Haven't been watching closely that long but mid last year they were 500k+, this year many are advertised under 400k and sell for less than 375 in rare instances. You cant seriously tell me that a townhouse is worth 350k next to that.
harb wrote:
You can ridicule the poor buggers now for buying a house with little to no deposit but if in 5 years or so they decide to buy another place as PPOR and rent this house to you then we'll see who is going to have the last laugh.

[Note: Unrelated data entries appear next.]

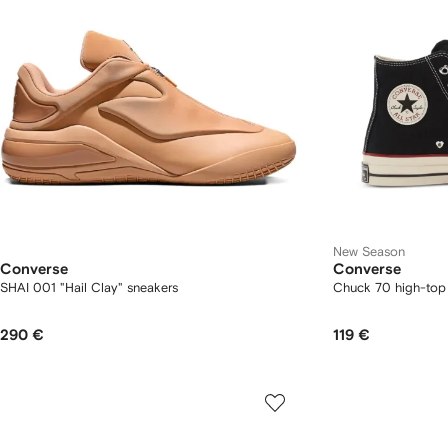
New Season
Converse
Converse
SHAI 001 "Hail Clay" sneakers
Chuck 70 high-top
290 €
119 €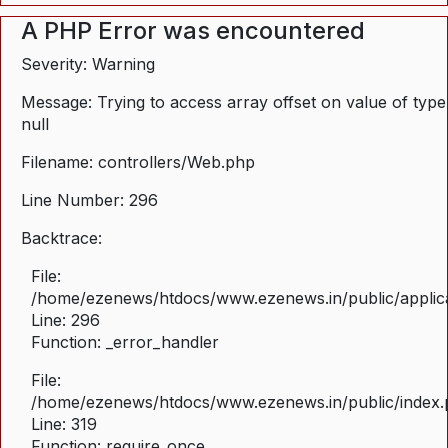
A PHP Error was encountered
Severity: Warning
Message: Trying to access array offset on value of type
null
Filename: controllers/Web.php
Line Number: 296
Backtrace:
File:
/home/ezenews/htdocs/www.ezenews.in/public/applica
Line: 296
Function: _error_handler
File:
/home/ezenews/htdocs/www.ezenews.in/public/index
Line: 319
Function: require_once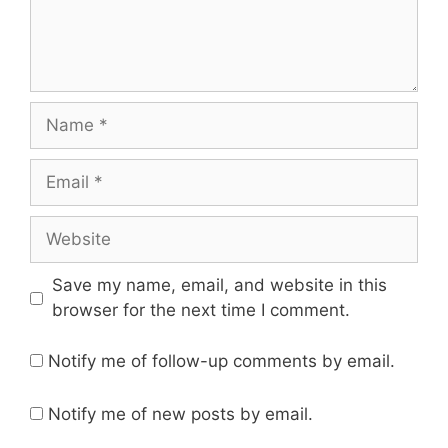
Save my name, email, and website in this
browser for the next time I comment.
Notify me of follow-up comments by email.
Notify me of new posts by email.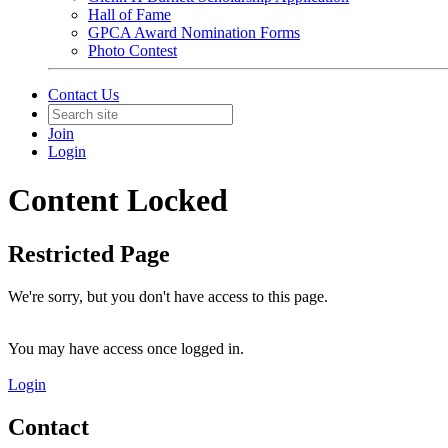
Hall of Fame
GPCA Award Nomination Forms
Photo Contest
Contact Us
Join
Login
Content Locked
Restricted Page
We're sorry, but you don't have access to this page.
You may have access once logged in.
Login
Contact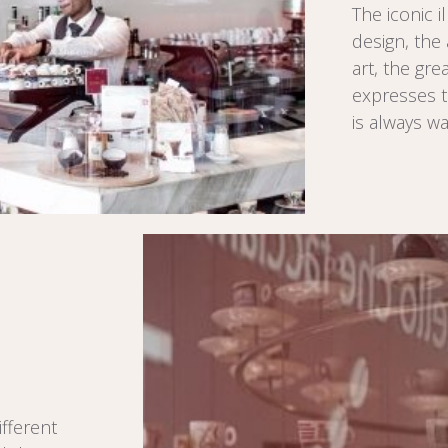
The iconic i
design, the 
art, the gre
expresses t
is always w
fferent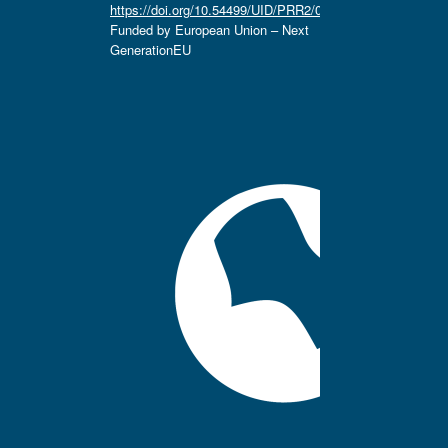
https://doi.org/10.54499/UID/PRR2/04666/2025.
Funded by European Union – Next
GenerationEU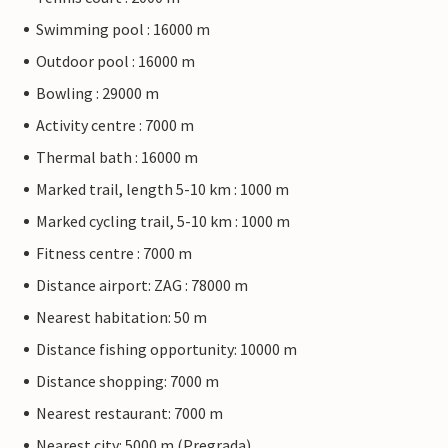
Swimming pool : 16000 m
Outdoor pool : 16000 m
Bowling : 29000 m
Activity centre : 7000 m
Thermal bath : 16000 m
Marked trail, length 5-10 km : 1000 m
Marked cycling trail, 5-10 km : 1000 m
Fitness centre : 7000 m
Distance airport: ZAG : 78000 m
Nearest habitation: 50 m
Distance fishing opportunity: 10000 m
Distance shopping: 7000 m
Nearest restaurant: 7000 m
Nearest city: 5000 m (Pregrada)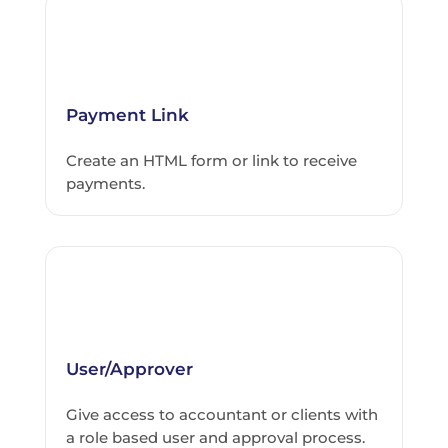
Payment Link
Create an HTML form or link to receive
payments.
User/Approver
Give access to accountant or clients with
a role based user and approval process.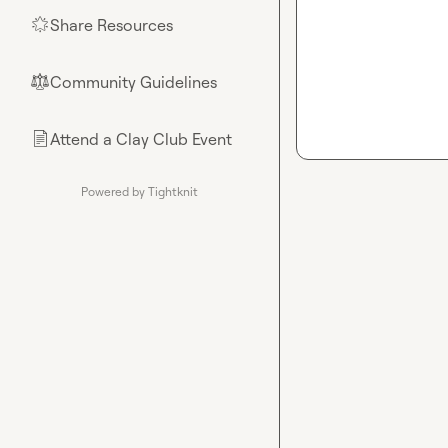
Share Resources
🌟
Community Guidelines
⚖︎
Attend a Clay Club Event
📄
Powered by Tightknit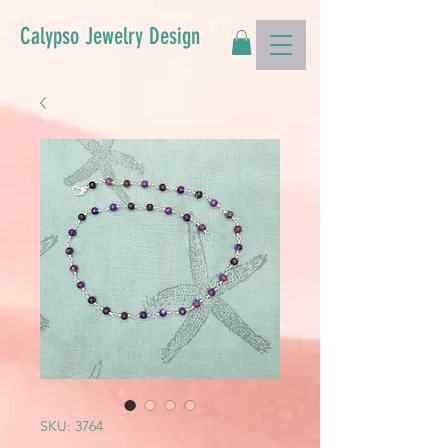
Calypso Jewelry Design
SKU: 3764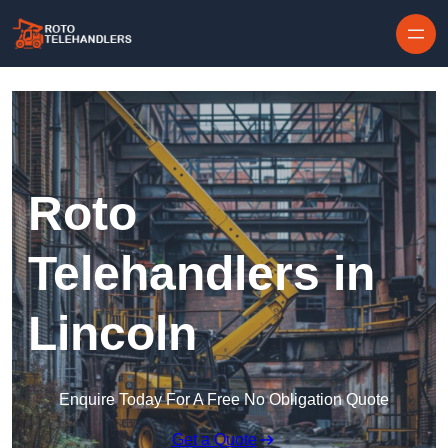
Skip to content
Roto
Telehandlers in
Lincoln
Enquire Today For A Free No Obligation Quote
Get a Quote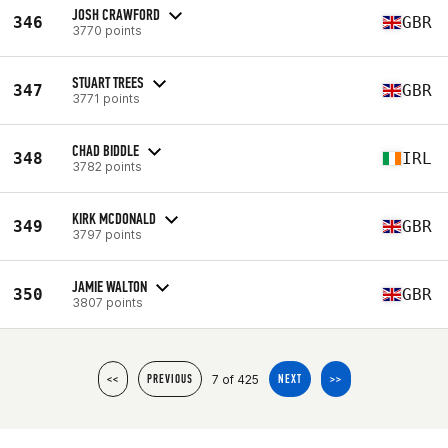
JOSH CRAWFORD
346
GBR
3770 points
STUART TREES
347
GBR
3771 points
CHAD BIDDLE
348
IRL
3782 points
KIRK MCDONALD
349
GBR
3797 points
JAMIE WALTON
350
GBR
3807 points
7 of 425
<<
PREVIOUS
NEXT
>>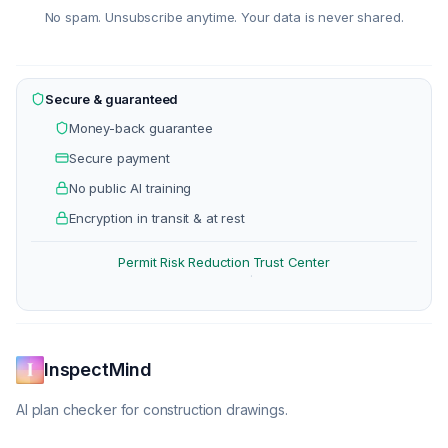
No spam. Unsubscribe anytime. Your data is never shared.
Secure & guaranteed
Money-back guarantee
Secure payment
No public AI training
Encryption in transit & at rest
Permit Risk Reduction
Trust Center
·
InspectMind
AI plan checker for construction drawings.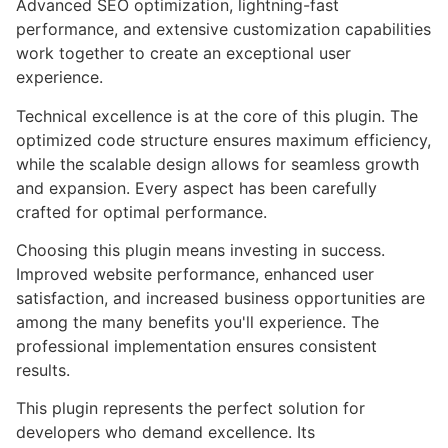
Advanced SEO optimization, lightning-fast
performance, and extensive customization capabilities
work together to create an exceptional user
experience.
Technical excellence is at the core of this plugin. The
optimized code structure ensures maximum efficiency,
while the scalable design allows for seamless growth
and expansion. Every aspect has been carefully
crafted for optimal performance.
Choosing this plugin means investing in success.
Improved website performance, enhanced user
satisfaction, and increased business opportunities are
among the many benefits you'll experience. The
professional implementation ensures consistent
results.
This plugin represents the perfect solution for
developers who demand excellence. Its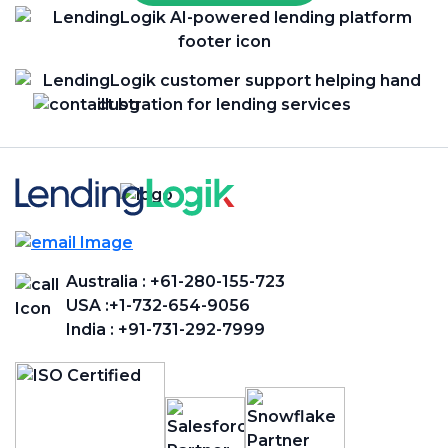
Australia :
+61-280-155-723
USA :
+1-732-654-9056
India :
+91-731-292-7999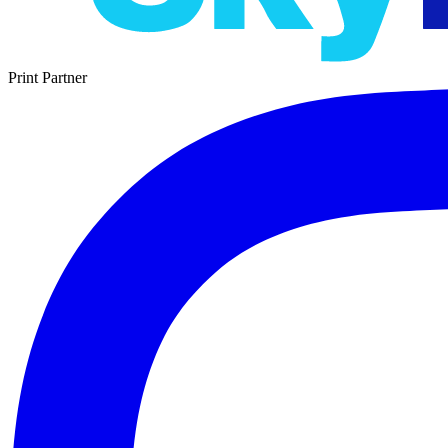
Print Partner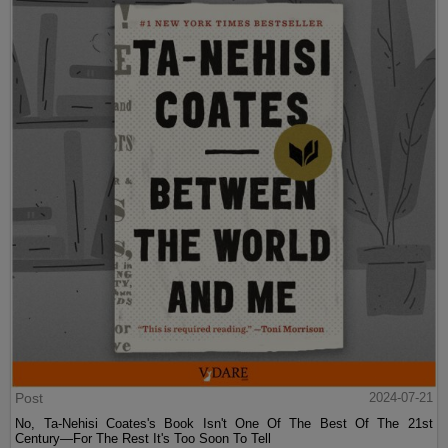
Post
2024-07-21
No, Ta-Nehisi Coates's Book Isn't One Of The Best Of The 21st
Century—For The Rest It's Too Soon To Tell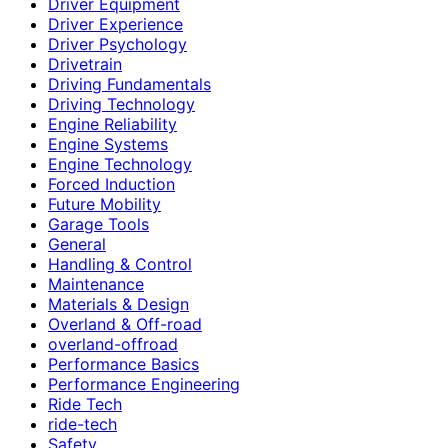
Driver Equipment
Driver Experience
Driver Psychology
Drivetrain
Driving Fundamentals
Driving Technology
Engine Reliability
Engine Systems
Engine Technology
Forced Induction
Future Mobility
Garage Tools
General
Handling & Control
Maintenance
Materials & Design
Overland & Off-road
overland-offroad
Performance Basics
Performance Engineering
Ride Tech
ride-tech
Safety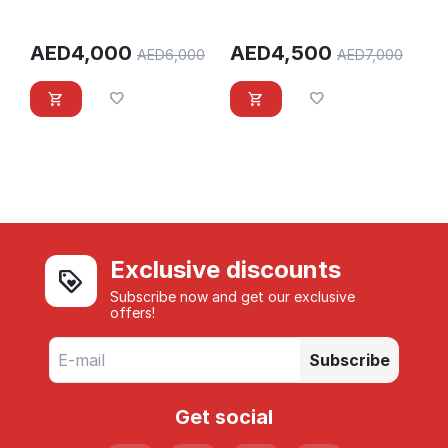
AED
4,000
AED
4,500
AED
6,000
AED
7,000
Exclusive discounts
Subscribe now and get our exclusive
offers!
Subscribe
Get social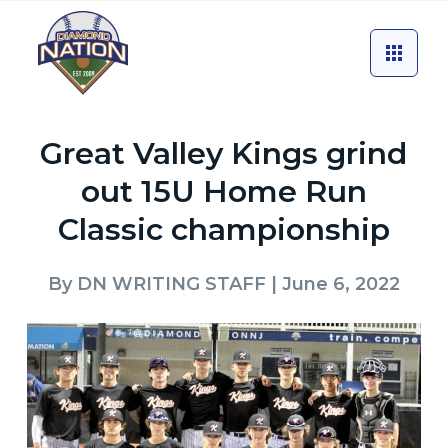
Great Valley Kings grind
out 15U Home Run
Classic championship
By
DN WRITING STAFF
| June 6, 2022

Some ideas follow. Some could be prolonged but some are impossible to avoid in the short term. I will note those with an *
1 – FHOG boost gets taken away. 2 – Unemployment keeps increasing. * 3 – Immigration keeps decreasing. * 4 – Stock increases as BB leave work and sell both PPOR and investment property. * 5 – Negative gearing is reassessd. 6 – Bank lending criterior is tightened further. *
My personal opinion, FHOG won't be taken away. I think it's just going to be reduced. The number of immigration also is still going to rise, because more people will come to Australia to get a better life. The negative gearing also won't be reassessed. The reason for this is in the past they did this, and doesn't work, and they put this back to attract investor.
In conclusion, I think we have to think positive that the property market. In the long run, the price will rise. Just buy what we can afford.